Pedro asintió. De tanto aguantarse la risa tenía los ojos llenos de lágrimas.

Vitória lamentaba haber leído con atención únicamente las páginas de economía, el resto del periódico sólo lo había ojeado. Aquel artículo no lo había visto.

– Es la realidad, la triste realidad -dijo León-. ¿No lo sabía, senhorita Vitória? En Brasil la ley autoriza la venta de un familiar. El caso que expongo en el artículo mencionado ha ocurrido en realidad. Naturalmente, he cambiado los nombres para proteger a las personas implicadas.

– ¡Es increíble, León, de verdad! ¿Te permite el redactor jefe del periódico inventarte cualquier cuento de terror y decir luego que todo es verdad, que sólo has cambiado los nombres? -objetó Joao Henrique.

– Claro que lo permite. Y es más: valora cualquier historia real fuera de lo común, y en los casos más escandalosos lo normal es cambiar los nombres.

– Admite que tu fantasía aporta una gran parte de esas historias “verídicas” -dijo Pedro.

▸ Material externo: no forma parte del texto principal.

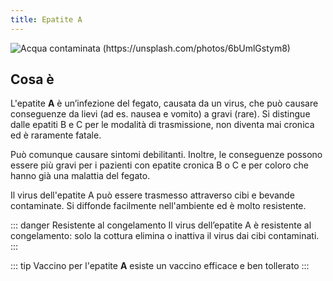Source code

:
 ```yaml
---
title: Epatite A
---
```


![Acqua contaminata (https://unsplash.com/photos/6bUmlGstym8)](/images/drinking.jpg)

## Cosa è <Badge text="Risposta in 100 parole" type="tip"/>

L'epatite **A** è un’infezione del fegato, causata da un virus, che può causare conseguenze da lievi (ad es. nausea e vomito) a gravi (rare). Si distingue dalle epatiti B e C per le modalità di trasmissione, non diventa mai cronica ed è raramente fatale.

Può comunque causare sintomi debilitanti. Inoltre, le conseguenze possono essere più gravi per i pazienti con epatite cronica B o C e per coloro che hanno già una malattia del fegato.

Il virus dell'epatite A può essere trasmesso attraverso cibi e bevande contaminate. Si diffonde facilmente nell'ambiente ed è molto resistente.

::: danger Resistente al congelamento <Badge text=" Cuocere il cibo" type="tip"/>
Il virus dell’epatite A è resistente al congelamento: solo la cottura elimina o inattiva il virus dai cibi contaminati.
:::

::: tip Vaccino
per l'epatite **A** esiste un vaccino efficace e ben tollerato
:::
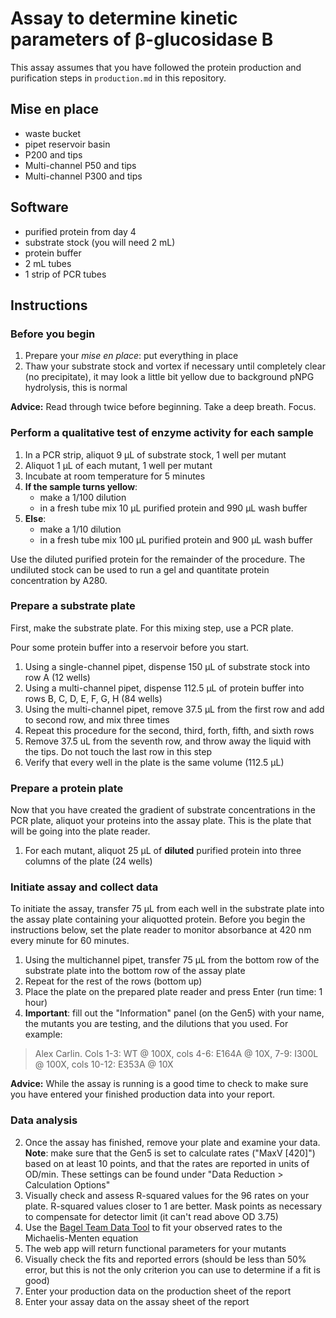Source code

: # Assay to determine kinetic parameters of β-glucosidase B

This assay assumes that you have followed the protein production and purification steps in `production.md` in this repository.

## Mise en place

+ waste bucket
+ pipet reservoir basin
+ P200 and tips
+ Multi-channel P50 and tips
+ Multi-channel P300 and tips

## Software

+ purified protein from day 4
+ substrate stock (you will need 2 mL)
+ protein buffer
+ 2 mL tubes
+ 1 strip of PCR tubes

## Instructions

### Before you begin

1. Prepare your <em>mise en place</em>: put everything in place
1. Thaw your substrate stock and vortex if necessary until completely clear (no precipitate), it may look a little bit yellow due to background pNPG hydrolysis, this is normal

**Advice:** Read through twice before beginning. Take a deep breath. Focus.

### Perform a qualitative test of enzyme activity for each sample

1. In a PCR strip, aliquot 9 µL of substrate stock, 1 well per mutant
1. Aliquot 1 µL of each mutant, 1 well per mutant
3. Incubate at room temperature for 5 minutes
3. **If the sample turns yellow**:
   + make a 1/100 dilution
   + in a fresh tube mix 10 μL purified protein and 990 μL wash buffer
4. **Else**:
   + make a 1/10 dilution
   + in a fresh tube mix 100 μL purified protein and 900 μL wash buffer

Use the diluted purified protein for the remainder of the procedure. The undiluted stock can be used to run a gel and quantitate protein concentration by A280.

### Prepare a substrate plate

First, make the substrate plate. For this mixing step, use a PCR plate.

Pour some protein buffer into a reservoir before you start.

1. Using a single-channel pipet, dispense 150 μL of substrate stock into row A (12 wells)
2. Using a multi-channel pipet, dispense 112.5 μL of protein buffer into rows B, C, D, E, F, G, H (84 wells)
1. Using the multi-channel pipet, remove 37.5 μL from the first row and add to second row, and mix three times
3. Repeat this procedure for the second, third, forth, fifth, and sixth rows
4. Remove 37.5 uL from the seventh row, and throw away the liquid with the tips. Do not touch the last row in this step
6. Verify that every well in the plate is the same volume (112.5 µL)

### Prepare a protein plate

Now that you have created the gradient of substrate concentrations in the PCR plate, aliquot your proteins into the assay plate. This is the plate that will be going into the plate reader.

1. For each mutant, aliquot 25 µL of **diluted** purified protein into three columns of the plate (24 wells)

### Initiate assay and collect data

To initiate the assay, transfer 75 µL from each well in the substrate plate into the assay plate containing your aliquotted protein. Before you begin the instructions below, set the plate reader to monitor absorbance at 420 nm every minute for 60 minutes.

1.  Using the multichannel pipet, transfer 75 µL from the bottom row of the substrate plate into the bottom row of the assay plate
2.  Repeat for the rest of the rows (bottom up)
3.  Place the plate on the prepared plate reader and press Enter (run time: 1 hour)
4.  **Important**: fill out the "Information" panel (on the Gen5) with your name, the mutants you are testing, and the dilutions that you used. For example:

> Alex Carlin. Cols 1-3: WT @ 100X, cols 4-6: E164A @ 10X, 7-9: I300L @ 100X, cols 10-12: E353A @ 10X

**Advice:** While the assay is running is a good time to check to make sure you have entered your finished production data into your report.

### Data analysis

2. Once the assay has finished, remove your plate and examine your data. **Note**: make sure that the Gen5 is set to calculate rates ("MaxV [420]") based on at least 10 points, and that the rates are reported in units of OD/min. These settings can be found under "Data Reduction > Calculation Options"
3. Visually check and assess R-squared values for the 96 rates on your plate. R-squared values closer to 1 are better. Mask points as necessary to compensate for detector limit (it can't read above OD 3.75)
4. Use the [Bagel Team Data Tool](http://bagel.genomecenter.ucdavis.edu) to fit your observed rates to the Michaelis-Menten equation
5. The web app will return functional parameters for your mutants
6. Visually check the fits and reported errors (should be less than 50% error, but this is not the only criterion you can use to determine if a fit is good)
7. Enter your production data on the production sheet of the report
8. Enter your assay data on the assay sheet of the report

– En absoluto. Pensad un poco. Seguro que en vuestro vecindario hay algún bastardo, descendiente del amo. No se habla de ello, pero todos conocen al menos un caso. Si un día el hijo hereda la fazenda y vende los esclavos, puede ocurrir que venda a sus propios hermanos.

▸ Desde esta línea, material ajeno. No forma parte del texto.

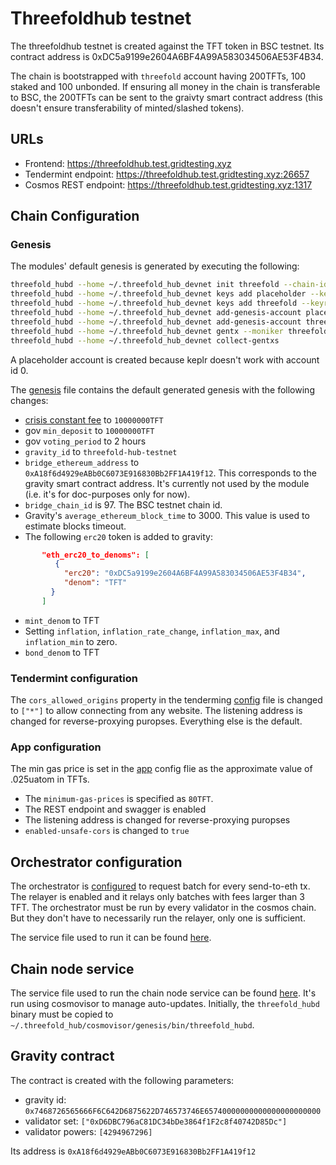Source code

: # Threefoldhub testnet

The threefoldhub testnet is created against the TFT token in BSC testnet. Its contract address is 0xDC5a9199e2604A6BF4A99A583034506AE53F4B34.

The chain is bootstrapped with `threefold` account having 200TFTs, 100 staked and 100 unbonded. If ensuring all money in the chain is transferable to BSC, the 200TFTs can be sent to the graivty smart contract address (this doesn't ensure transferability of minted/slashed tokens).

## URLs

- Frontend: <https://threefoldhub.test.gridtesting.xyz>
- Tendermint endpoint: <https://threefoldhub.test.gridtesting.xyz:26657>
- Cosmos REST endpoint: <https://threefoldhub.test.gridtesting.xyz:1317>

## Chain Configuration

### Genesis

The modules' default genesis is generated by executing the following:

```sh
threefold_hubd --home ~/.threefold_hub_devnet init threefold --chain-id threefold-hub-testnet
threefold_hubd --home ~/.threefold_hub_devnet keys add placeholder --keyring-backend test --recover 
threefold_hubd --home ~/.threefold_hub_devnet keys add threefold --keyring-backend test --recover
threefold_hubd --home ~/.threefold_hub_devnet add-genesis-account placeholder 0TFT --keyring-backend test
threefold_hubd --home ~/.threefold_hub_devnet add-genesis-account threefold 2000000000TFT --keyring-backend test
threefold_hubd --home ~/.threefold_hub_devnet gentx --moniker threefold threefold 1000000000TFT 0xD6DBC796aC81DC34bDe3864f1F2c8f40742D85Dc tf12m75luwtqthas2kkc53p4kwsakatptfgn6sunz --chain-id=threefold-hub-testnet --keyring-backend=test
threefold_hubd --home ~/.threefold_hub_devnet collect-gentxs
```

A placeholder account is created because keplr doesn't work with account id 0.

The [genesis](./config/genesis.json) file contains the default generated genesis with the following changes:

- [crisis constant fee](../../crisis.md) to `10000000TFT`
- gov `min_deposit` to `10000000TFT`
- gov `voting_period` to 2 hours
- `gravity_id` to `threefold-hub-testnet`
- `bridge_ethereum_address` to `0xA18f6d4929eABb0C6073E916830Bb2FF1A419f12`. This corresponds to the gravity smart contract address. It's currently not used by the module (i.e. it's for doc-purposes only for now).
- `bridge_chain_id` is 97. The BSC testnet chain id.
- Gravity's `average_ethereum_block_time` to 3000. This value is used to estimate blocks timeout.
- The following `erc20` token is added to gravity:

```json
       "eth_erc20_to_denoms": [
          {
            "erc20": "0xDC5a9199e2604A6BF4A99A583034506AE53F4B34",
            "denom": "TFT"
         }
       ]
```

- `mint_denom` to TFT
- Setting `inflation`, `inflation_rate_change`, `inflation_max`, and `inflation_min` to zero.
- `bond_denom` to TFT

### Tendermint configuration

The `cors_allowed_origins` property in the tenderming [config](./config/config.toml) file is changed to `["*"]` to allow connecting from any website. The listening address is changed for reverse-proxying puropses. Everything else is the default.

### App configuration

The min gas price is set in the [app](./config/app.toml) config flie as the approximate value of .025uatom in TFTs.

- The `minimum-gas-prices` is specified as `80TFT`.
- The REST endpoint and swagger is enabled
- The listening address is changed for reverse-proxying puropses
- `enabled-unsafe-cors` is changed to `true`

## Orchestrator configuration

The orchestrator is [configured](./config/gbt.yaml) to request batch for every send-to-eth tx. The relayer is enabled and it relays only batches with fees larger than 3 TFT. The orchestrator must be run by every validator in the cosmos chain. But they don't have to necessarily run the relayer, only one is sufficient.

The service file used to run it can be found [here](./services/threefold-gbt.service).

## Chain node service

The service file used to run the chain node service can be found [here](./services/threefold-node.service). It's run using cosmovisor to manage auto-updates. Initially, the `threefold_hubd` binary must be copied to `~/.threefold_hub/cosmovisor/genesis/bin/threefold_hubd`.

## Gravity contract

The contract is created with the following parameters:

- gravity id: `0x7468726565666F6C642D6875622D746573746E65740000000000000000000000`
- validator set: `["0xD6DBC796aC81DC34bDe3864f1F2c8f40742D85Dc"]`
- validator powers: `[4294967296]`

Its address is `0xA18f6d4929eABb0C6073E916830Bb2FF1A419f12`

– ¡Un bastardo no puede ser considerado un hermano! -dijo dona Alma furiosa.

– ¿No?

Vitória miró a León pensativa. Nunca se había parado a pensar seriamente en esas cosas, ya que en Boavista seguro que no había “hermanos” suyos andando por ahí. Pero cuanto más pensaba en ello, más de acuerdo estaba con León. La mitad de la sangre que corría por las venas de esos bastardos era del padre.

– No -respondió Eduardo en lugar de su mujer-. Pero no deberíamos seguir tratando en la mesa un tema tan desagradable.

Nadie se atrevió a contradecirle. Para reconducir la conversación, dona Alma le preguntó a Joao Henrique por las últimas novedades en la Corte. Joao Henrique impresionó a Pedro con su detallada exposición, totalmente imaginaria, puesto que, como él, no había tenido ningún contacto con la familia imperial. Dona Alma contó, como siempre, su encuentro con el emperador, que si bien había tenido lugar quince años antes, era sin duda el acontecimiento más importante de su vida. Vitória y Pedro se lanzaron una mirada elocuente: habían escuchado aquella historia mil veces y su madre añadía cada vez un detalle nuevo para que quien la escuchaba pensara que tenía una gran confianza con el monarca. Y Joao Henrique, que para este tipo de historias era un público muy agradecido, simuló estar muy interesado y profundamente impresionado. Dona Alma estaba feliz.